Once all this was complete I added the end plate fasteners (replaced with parts better resembling those on the real car). The two PE parts that make up the Gurney Flap were sprayed Alclad Semi-Matt Aluminium. These were stuck down with Micro Kristal Klear, a PVA glue that dries clear, and gives more working time than super glue.
The detail of the fasteners for the Gurney Flap is lacking, being only circular depressions to represent the rather complex ‘floating nut’ fittings. There’s no way I could make these exactly like the originals from scratch, but I did manage to make a representation to give the impression of mroe complexity from two bits of scrap PE.
Two more of the finished wing. (At last!)
Over the last couple of weeks I’ve been working on the underside of the front fairing / cover. The references I have show that the underside of the ‘gills’ are bare Kevlar or GRP. I used my plotter cutter to make decals to fit under each ‘gill’ and another to surround it.
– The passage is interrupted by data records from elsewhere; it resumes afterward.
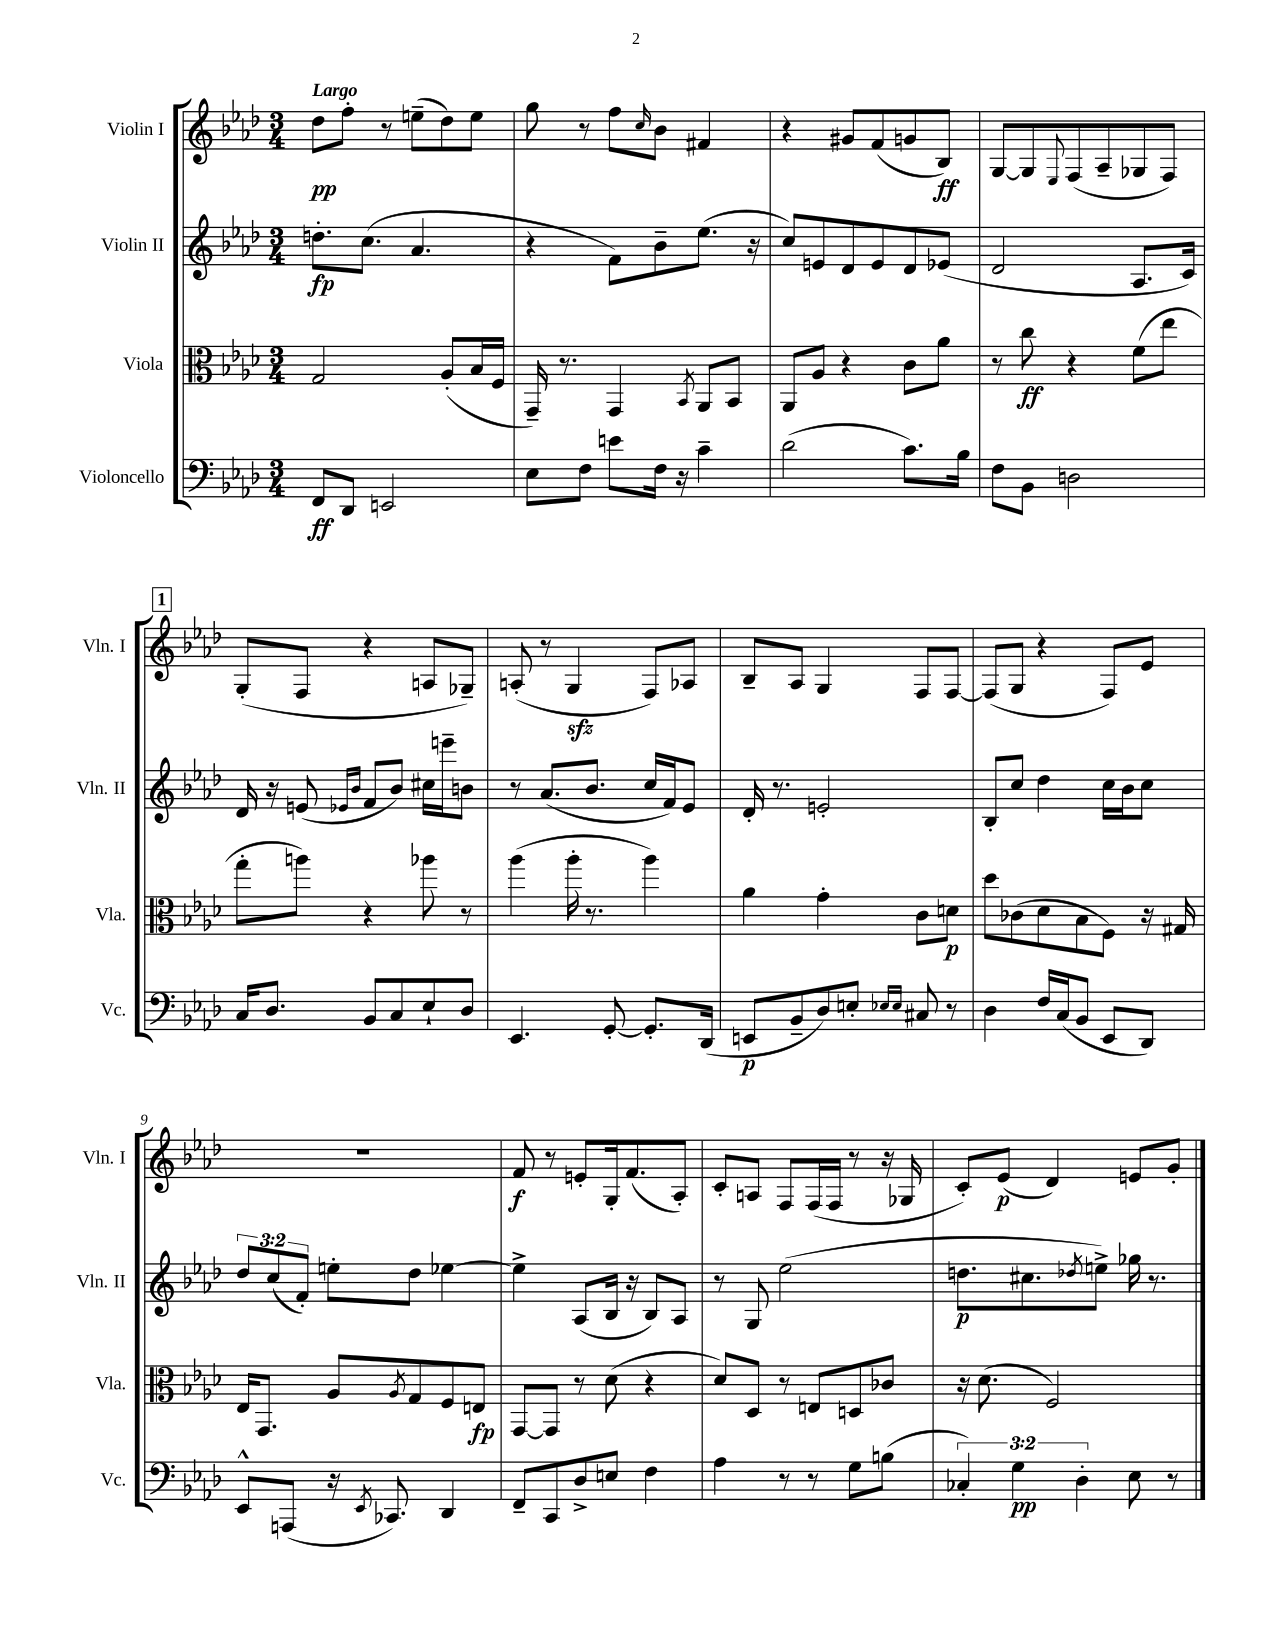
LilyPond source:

<<
\new StaffGroup <<
\new Staff = "s0" \with { instrumentName = "Violin I" shortInstrumentName = "Vln. I" } {
    \clef treble \key aes \major \numericTimeSignature \time 3/4 \tempo "Largo"
    des''8\pp f''8-. r8 e''8--( des''8) e''8 |
    g''8 r8 f''8 \grace { c''16 } bes'8 fis'4 |
    r4 gis'8 f'8( g'8 bes8\ff) |
    g8~ g8 \appoggiatura { ees8 } f8( aes8-- ges8 f8) |
    \mark \markup { \box "1" } g8-.( f8 r4 a8 ges8--) |
    a8-.( r8 g4\sfz f8) aes8 |
    bes8-- aes8 g4 f8 f8~ |
    f8( g8 r4 f8) ees'8 |
    R2. |
    f'8\f r8 e'8-. g16-. f'8.( aes8-.) |
    c'8-. a8 f8 f16( f16 r8 r16 ges16 |
    c'8-.) ees'8\p( des'4) e'8 g'8-. \bar "|." |
}
\new Staff = "s1" \with { instrumentName = "Violin II" shortInstrumentName = "Vln. II" } {
    \clef treble \key aes \major \numericTimeSignature \time 3/4 \override Staff.TupletNumber.text = #tuplet-number::calc-fraction-text
    d''8.-.\fp c''8.( aes'4. |
    r4 f'8) bes'8-- ees''8.( r16 |
    c''8) e'8 des'8 e'8 des'8 ees'8( |
    des'2 aes8. c'16) |
    \mark \markup { \box "1" } des'16 r16 e'8( \grace { ees'16 bes'16 } f'8 bes'8) cis''16 e'''16-- b'8 |
    r8 aes'8.( bes'8. c''16 f'16) ees'8 |
    des'16-. r8. e'2-. |
    bes8-. c''8 des''4 c''16 bes'16 c''8 |
    \tuplet 3/2 { des''8 c''8( f'8-.) } e''8-. des''8 ees''4~ |
    ees''4-> aes8( bes16 r16 bes8) aes8 |
    r8 g8 ees''2( |
    d''8.\p cis''8. \acciaccatura { des''8 } e''8->) ges''16 r8. \bar "|." |
}
\new Staff = "s2" \with { instrumentName = "Viola" shortInstrumentName = "Vla." } {
    \clef alto \key aes \major \numericTimeSignature \time 3/4
    g2 aes8-.( bes16 f16 |
    g,16--) r8. g,4 \acciaccatura { bes,8 } aes,8 bes,8 |
    aes,8 aes8 r4 c'8 aes'8 |
    r8 c''8\ff r4 f'8( ees''8 |
    \mark \markup { \box "1" } g''8-. a''8) r4 aes''8 r8 |
    aes''4( aes''16-. r8. aes''4) |
    aes'4 g'4-. c'8 d'8\p |
    des''8 ces'8( des'8 bes8 f8) r16 gis16 |
    ees16 g,8. aes8 \acciaccatura { aes8 } g8 f8 e8\fp |
    g,8~ g,8 r8 des'8( r4 |
    des'8) des8 r8 e8 d8 ces'8 |
    r16 des'8.( f2) \bar "|." |
}
\new Staff = "s3" \with { instrumentName = "Violoncello" shortInstrumentName = "Vc." } {
    \clef bass \key aes \major \numericTimeSignature \time 3/4 \override Staff.TupletNumber.text = #tuplet-number::calc-fraction-text
    f,8\ff des,8 e,2 |
    ees8 f8 e'8 f16 r16 c'4-- |
    des'2( c'8.) bes16 |
    f8 bes,8 d2 |
    \mark \markup { \box "1" } c16 des8. bes,8 c8 ees8-! des8 |
    ees,4. g,8~-. g,8.-. des,16( |
    e,8\p bes,8-- des8) e8-. \grace { ees16 ees16 } cis8 r8 |
    des4 f16 c16( bes,8 ees,8 des,8) |
    ees,8-^ a,,8( r16 \acciaccatura { ees,8 } ces,8.) des,4 |
    f,8-- c,8 des8-> e8 f4 |
    aes4 r8 r8 g8 b8( |
    \tuplet 3/2 { ces4-.) g4\pp des4-. } ees8 r8 \bar "|." |
}
>>
>>
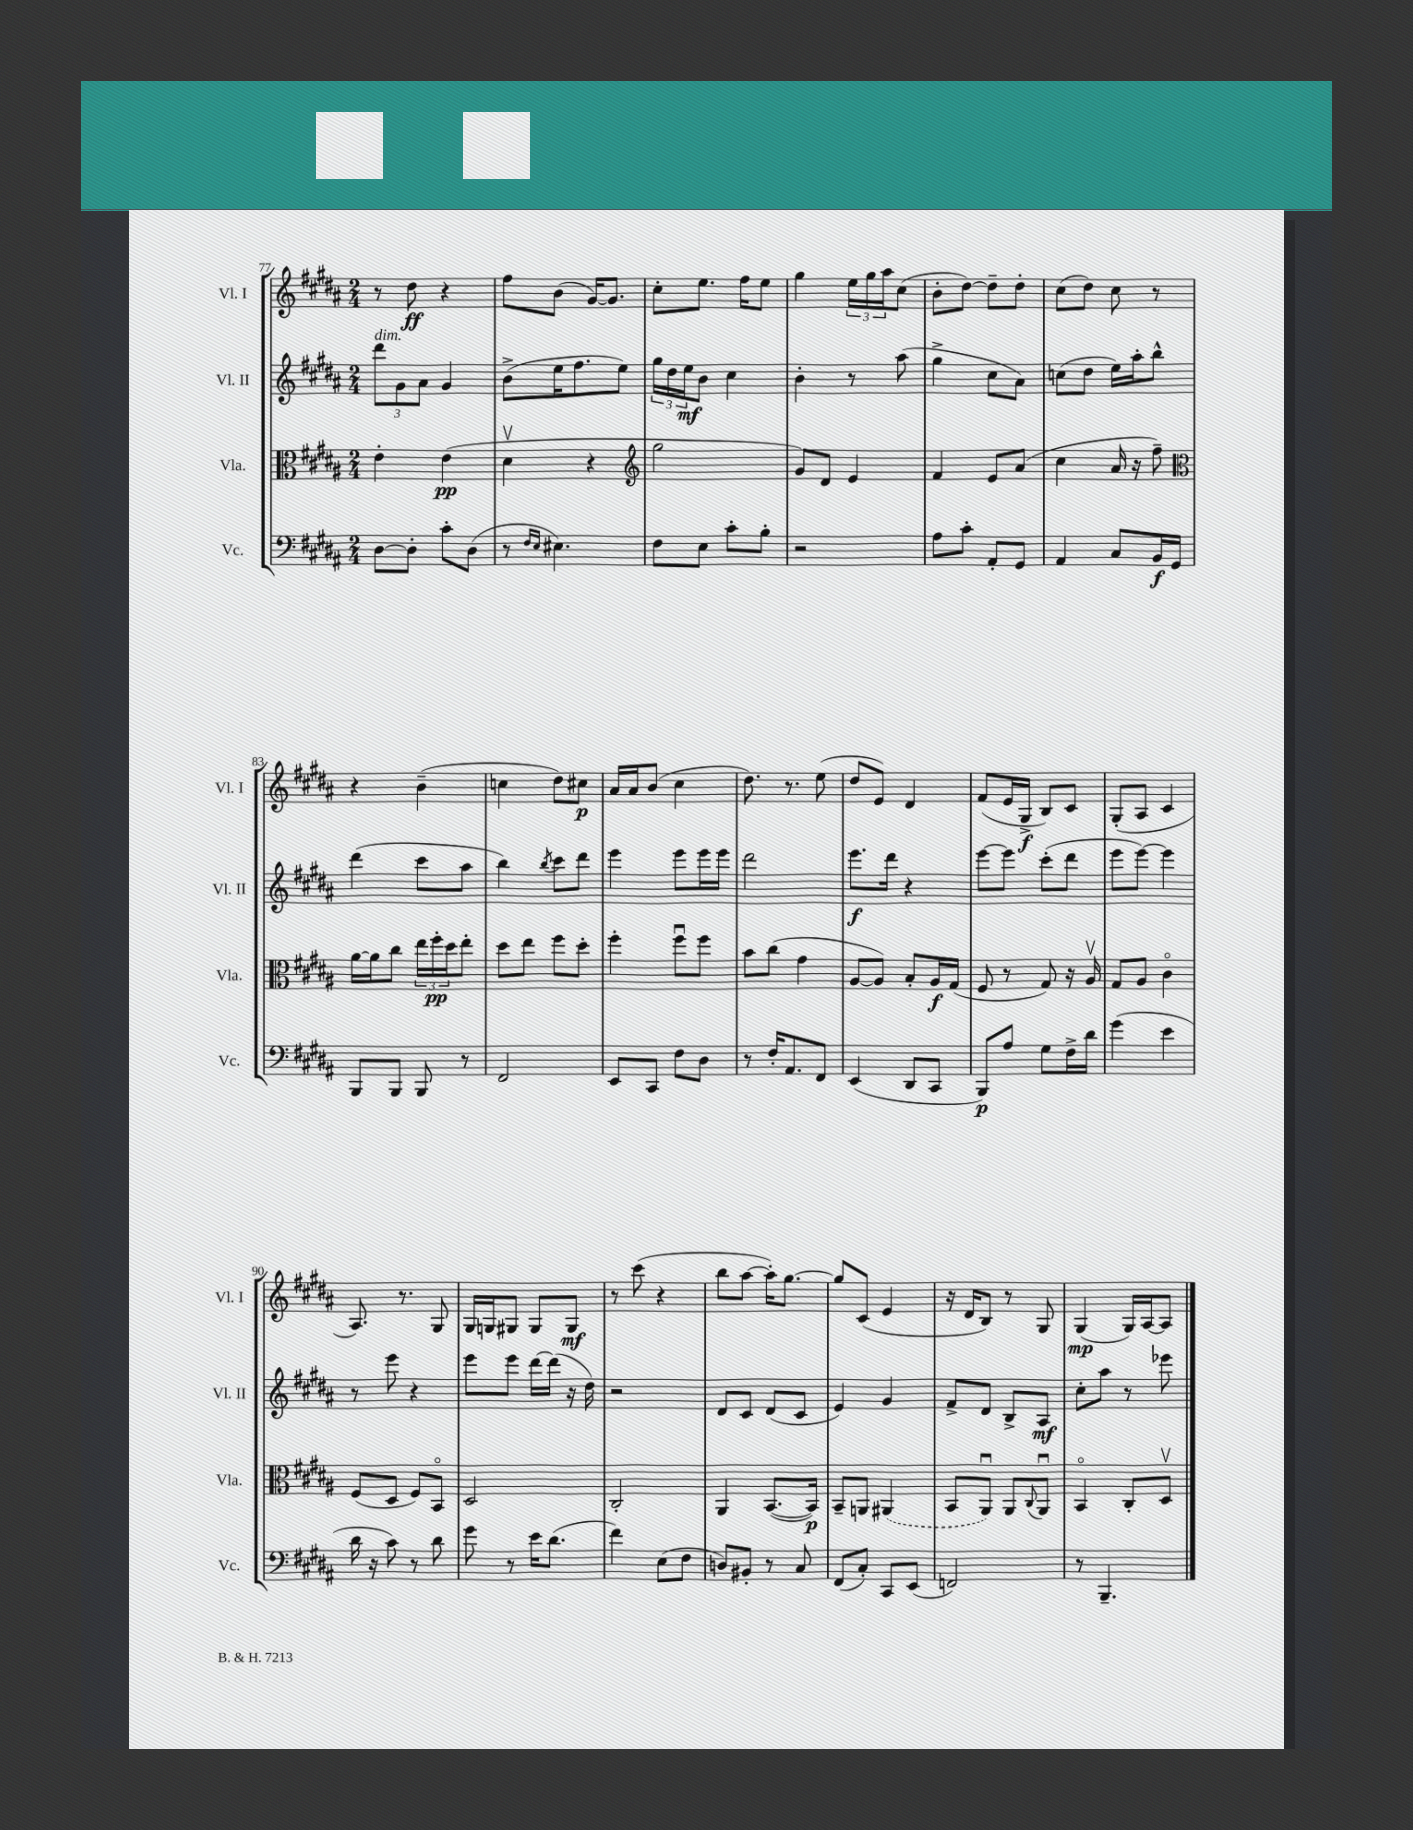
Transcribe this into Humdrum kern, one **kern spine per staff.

**kern	**kern	**kern	**kern
*staff4	*staff3	*staff2	*staff1
*clefF4	*clefC3	*clefG2	*clefG2
*k[f#c#g#d#a#]	*k[f#c#g#d#a#]	*k[f#c#g#d#a#]	*k[f#c#g#d#a#]
*M2/4	*M2/4	*M2/4	*M2/4
[8D#	4e'	12ddd#	8r
.	.	12g#	.
8D#']	.	.	8dd#
.	.	12a#	.
8c#'	(4e	4g#	4r
(8D#	.	.	.
=	=	=	=
8r	4d#v	(8b^	8ff#
16qqF#	.	.	.
16qqE	.	.	.
4.E#)	.	16ee	(8b
.	.	8.ff#	.
.	4r	.	[16g#)
.	.	.	8.g#]
.	.	8ee)	.
=	=	=	=
*	*clefG2	*	*
8F#	2gg#	24gg#	8cc#'
.	.	24dd#	.
.	.	24ee	.
8E	.	8b	8.ee
8c#'	.	4cc#	.
.	.	.	16ff#
8B'	.	.	8ee
=	=	=	=
2r	8g#)	4b'	4gg#
.	8d#	.	.
.	4e	8r	24ee
.	.	.	24gg#
.	.	.	24aa#
.	.	(8aa#	(8cc#
=	=	=	=
8A#	4f#	4gg#^	8b'
8c#'	.	.	[8dd#)
8AA#'	8e	8cc#	8dd#~]
8GG#	(8a#	8a#)	8dd#'
=	=	=	=
4AA#	4cc#	(8cc	(8cc#
.	.	8dd#	8dd#)
8C#	16a#	16ee)	8cc#
.	16r	16aa#'	.
16BB	8ff#~)	8bb^^	8r
16GG#	.	.	.
=	=	=	=
*	*clefC3	*	*
8BBB	[16a#	(4ddd#	4r
.	16a#]	.	.
8BBB	8cc#	.	.
8BBB	24ee	8ccc#	(4b~
.	24ff#'	.	.
.	24dd#	.	.
8r	8ee'	8aa#	.
=	=	=	=
2FF#	8dd#	4bb)	4cc
.	8ee	.	.
.	.	8qbb	.
.	8ff#	8ccc#	8dd#)
.	8dd#'	8ddd#	8cc#
=	=	=	=
8EE	4ff#'	4eee	16a#
.	.	.	16a#
8CC#	.	.	(8b
8F#	8ff#u	8eee	4cc#
8D#	8ff#	16eee	.
.	.	16eee	.
=	=	=	=
8r	8b	2ddd#	8.dd#)
16F#'	(8cc#	.	.
8.AA#	.	.	8.r
.	4g#	.	.
8FF#	.	.	(8ee
=	=	=	=
(4EE	[8A#	8.eee	8dd#
.	8A#])	.	8e)
.	.	16ddd#	.
8DD#	8B'	4r	4d#
8CC#	16A#	.	.
.	(16G#	.	.
=	=	=	=
8BBB)	8F#	[8eee	(8f#
8A#	8r	8eee]	16e
.	.	.	16G#^
8G#	8G#)	(8ccc#'	8B)
16F#^	16r	8ddd#	8c#
16d#	16A#v	.	.
=	=	=	=
(4g#	8G#	8eee	(8G#'
.	8A#	[8eee)	8A#
4e	4c#o	4eee]	4c#
=	=	=	=
16d#	(8F#	8r	8.A#)
16r	.	.	.
8c#)	8D#	8eee	.
.	.	.	8.r
8r	8F#)	4r	.
8d#	8BBo	.	8G#
=	=	=	=
8g#	2D#	8eee	16G#
.	.	.	16G
8r	.	8eee	8G#
16e	.	[16ddd#	8G#
(8.d#	.	(16ddd#]	.
.	.	16r	8G#
.	.	16dd#)	.
=	=	=	=
4f#)	2C#'	2r	8r
.	.	.	(8ccc#
(8E	.	.	4r
8F#	.	.	.
=	=	=	=
8D)	4AA#	8d#	8bb
8BB#'	.	8c#	[8aa#
8r	([8.BB	(8d#	16aa#'])
.	.	.	[8.gg#
8C#	.	8c#	.
.	16BB])	.	.
=	=	=	=
(8FF#	8BB~	4e)	8gg#]
8C#')	8AA	.	(8c#
8CC#	(4AA#	4g#	4e
(8EE	.	.	.
=	=	=	=
2FF)	8BB	8f#^	16r
.	.	.	16d#
.	8AA#u)	8d#	8B)
.	8AA#	8B^	8r
.	8qqC#	.	.
.	8AA#u	8A#	8G#
=	=	=	=
8r	4BBo	8cc#'	(4G#
4.BBB~	.	8aa#	.
.	8C#'	8r	16G#)
.	.	.	[16A#
.	8D#v	8eee-	8A#]
==	==	==	==
*-	*-	*-	*-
I touched up the areas the decal missed, and then sprayed with Tamiya X-19 Smoke. This is really a transparent dark grey, and you can build up the layers to tone down any colour you like.
I also cut out two small bits of plastic card to represent the stiffeners the mirrors bolt in to. I used a micro punch and die set to make some little bits to represent the nuts and bolts. (Not sure if that’s 100% accurate, but my reference photos don’t show them clearly enough.)
Moving on to the splitter I used the same technique to represent the Kevlar / GRP and added some oil paint streaks to represent wear from grounding. I couldn’t resist a little artistic licence and added some sky blue and yellow to show a little ‘Le Mans colour’. Here you can see the splitter with after Smoke had been applied and the first oil dots ready to be streaked. When the paint has dried a little take an old, rough brush and dip in to turps, before drawing it over the oil dots. Repeat until you’re happy!
Streaking finished and flat coated.
Here it is temporarily fitted with the supplied screw. It will need a little CA glue to get it to fit perfectly. There’s some more weathering needed under the headlight boxes.
When I started this project I planned to finish the model in as near perfect condition as I could. Unfortunately my skills aren’t up to that yet, so I’m using a little weathering to cover up my errors / shortcomings. I’m warming to this now, and perhaps aiming for a little light wear to show that the car has been ‘driven’.